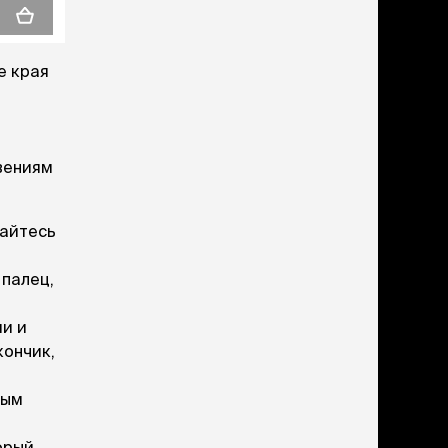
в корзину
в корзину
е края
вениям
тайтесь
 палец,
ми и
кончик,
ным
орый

==

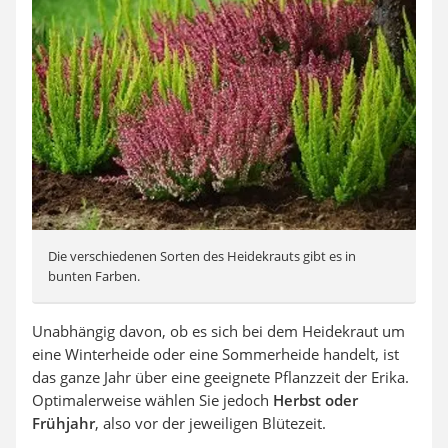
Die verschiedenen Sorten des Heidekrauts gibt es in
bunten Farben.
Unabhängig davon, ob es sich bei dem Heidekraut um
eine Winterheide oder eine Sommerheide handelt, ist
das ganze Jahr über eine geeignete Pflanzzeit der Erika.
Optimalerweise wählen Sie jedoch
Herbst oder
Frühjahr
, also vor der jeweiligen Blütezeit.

#### Exercise aim
Copy the stretch from "Die verschiedenen Sorten" through "der jeweiligen Blütezeit.", changing "Pflanzzeit" to "Pflanzperiode" and leaving everything else the same.

#### Result of the exercise
Die verschiedenen Sorten des Heidekrauts gibt es in
bunten Farben.
Unabhängig davon, ob es sich bei dem Heidekraut um
eine Winterheide oder eine Sommerheide handelt, ist
das ganze Jahr über eine geeignete Pflanzperiode der Erika.
Optimalerweise wählen Sie jedoch
Herbst oder
Frühjahr
, also vor der jeweiligen Blütezeit.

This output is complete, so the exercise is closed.